|Spanish Navy aboard the Rainbow Warrior, in port. |
Eight of us in the San Francisco office decided to protest by engaging in civil disobedience; in addition to this show of solidarity with the ship's crew, we also hoped to gain some attention in the US media to add pressure for the Warrior's release.
We made a huge U-shape out of plywood, painted it in bright rainbow colors, and took it to the Spanish Consulate. We set the rainbow over the courtyard door, and walked through it into the Consulate.
We explained to the staff why we were there: their nation had our ship, and we wanted Spain to release her. And then the eight of us sat down to wait until Spain did so.
When the police arrived, they did their best to persuade us to leave. "Otherwise we're gonna have to arrest you," the nice officer explained. "So why don't you just go? You've made your point." But we hadn't. We needed to be arrested to do that.
My friend Rusty Frank launched into an impromptu and impassioned explanation of the history of civil disobedience, a time-honored way for those with little power to stand up against those who wield it. She talked about the rights of citizens to peacefully protest injustice, and their responsibility to accept the legal consequences of that protest. Rusty started with Henry David Thoreau, referred to Rev. Martin Luther King's Letter from a Birmingham Jail, called on Ghandi's protests, and invoked Rosa Parks.
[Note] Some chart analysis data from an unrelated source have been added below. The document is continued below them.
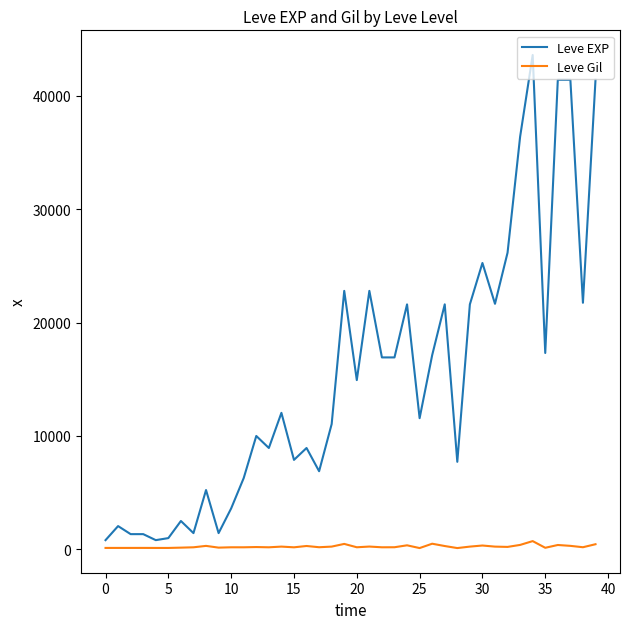

What is the maximum value for Leve EXP?

43600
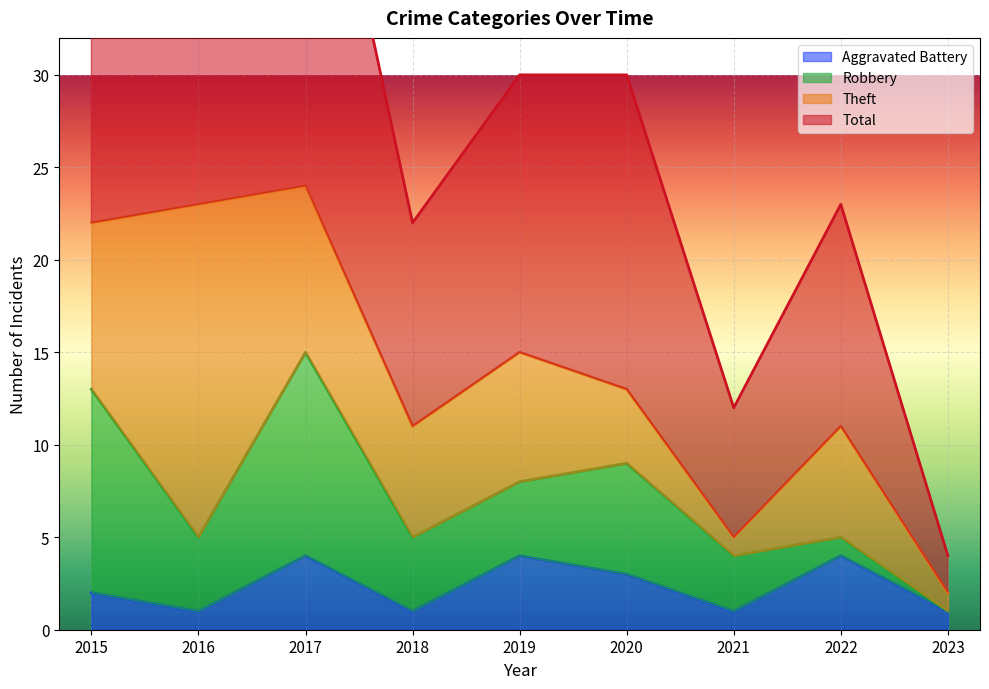

True or false: Aggravated Battery and Total cross at least once.

False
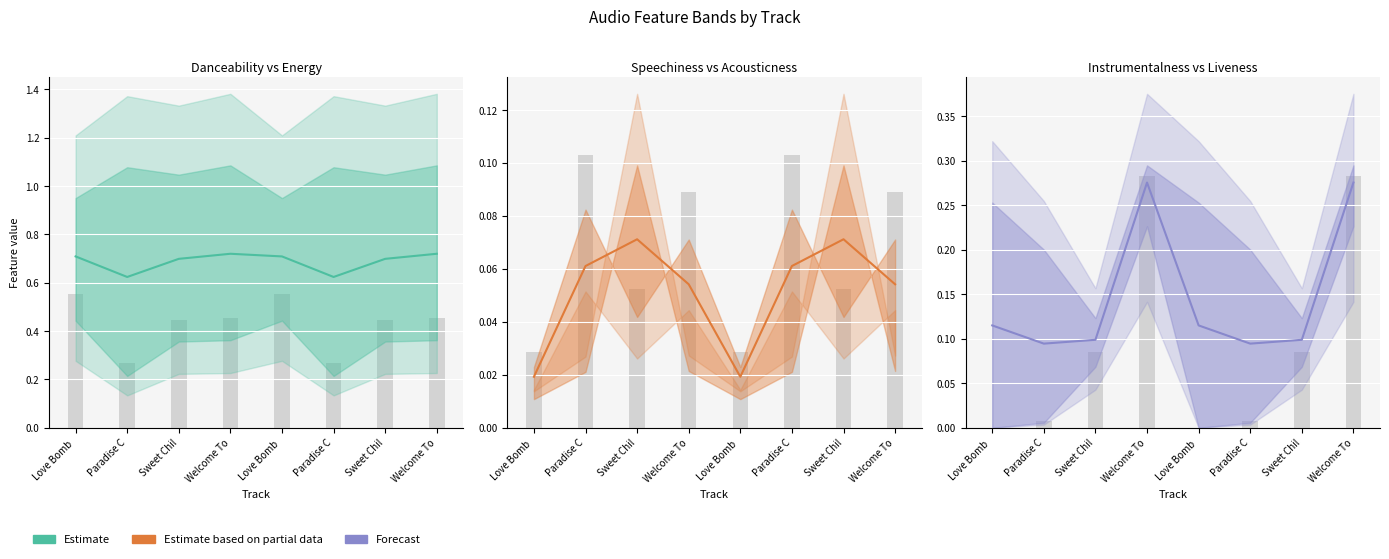

Count the number of categories in the chart.

8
The police officer seemed interested in all this, genuinely so. Then he arrested us.
We rode in the back of a paddy wagon to the San Francisco jail, where the four guys went off to the men's unit and Rusty, Genie, Annie and I went to the women's. Fingerprinting, mug shots, all that. We were put in one of the cells, where we were soon joined by a lively, loud exotic dancer called Danielle and her boss, a more staid woman called Indian Summer. Danielle explained that the police had been busting their place of business regularly, and they'd get paid for their time in jail. She was in a chipper mood.
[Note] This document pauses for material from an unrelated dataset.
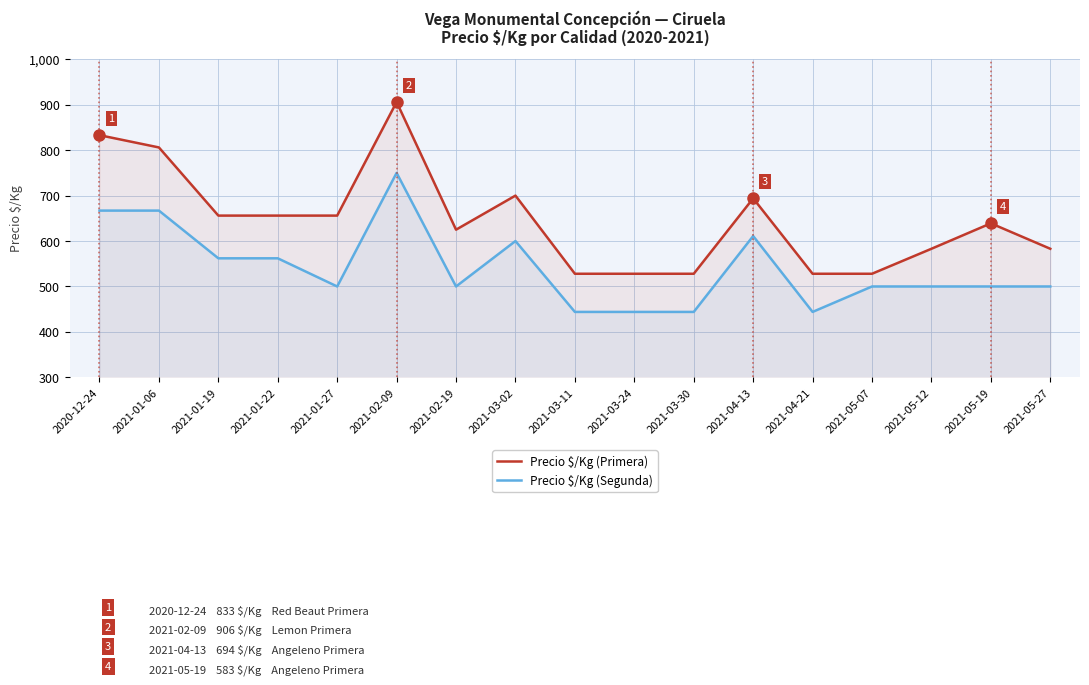

What is the difference between the second highest and minimum values in the Precio $/Kg (Primera) series?

305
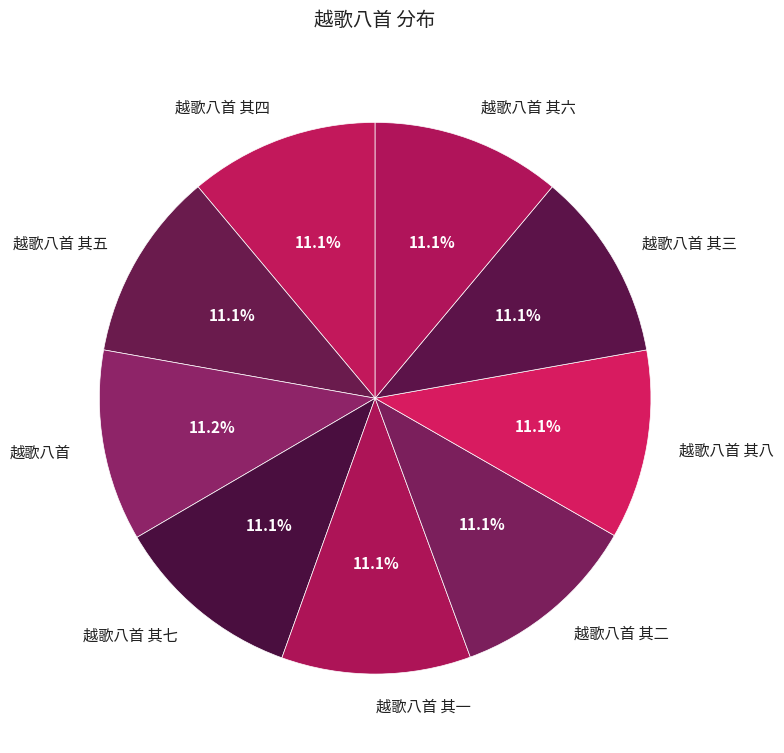

What percentage is the 越歌八首 其七 slice, to the nearest percent?

11%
Danielle had recently watched "The Shining." When I said that I didn't intend to see it (too scary!), she proceeded to tell me the entire plot of the movie, in detail. This took quite a while, but we had nothing but time. I remember sitting on the top bunk, leaning against the wall, and Danielle standing with her hands gripping the edge of the mattress, looking up at me, her eyes wide. Redrum, Redrum! I'm still sure that Danielle's dramatic retelling in the San Francisco jail was better than the movie itself.
|Butch looked like this...kinda ...|
We were glad Butch wasn't in our cell. Then came dinner time when we were all herded into a common room for hot dogs and beans. Despite our attempt to keep to ourselves and attract as little attention as possible, Butch sauntered across the room toward us. "She's coming over here! She's coming over here!" whispered Danielle, hunching down in her seat. Butch thumped down next to Annie and drawled, "So...what ya in for?" I sent telepathic messages to Annie: Say arson say robbery, say-- "Trespassing," chirped Annie.
Butch said an expletive. We were too scared to ask what she was in for. Anyway, we'd quickly learned that everyone else we talked to in the cell block was innocent. Apparently only us four Greenpeacers, and Indian Summer and Danielle, were guilty as charged. Butch seemed to like us anyway, and stayed with us until we were herded back to our cells.
It was after midnight when the four of us were released, and met up again with the four guys, in front of the jail.
And the Rainbow Warrior? We never did convince Spain to release her. In a feat of derring-do four months later, the Warrior would slip from port in the middle of the night and outrun the Spanish navy.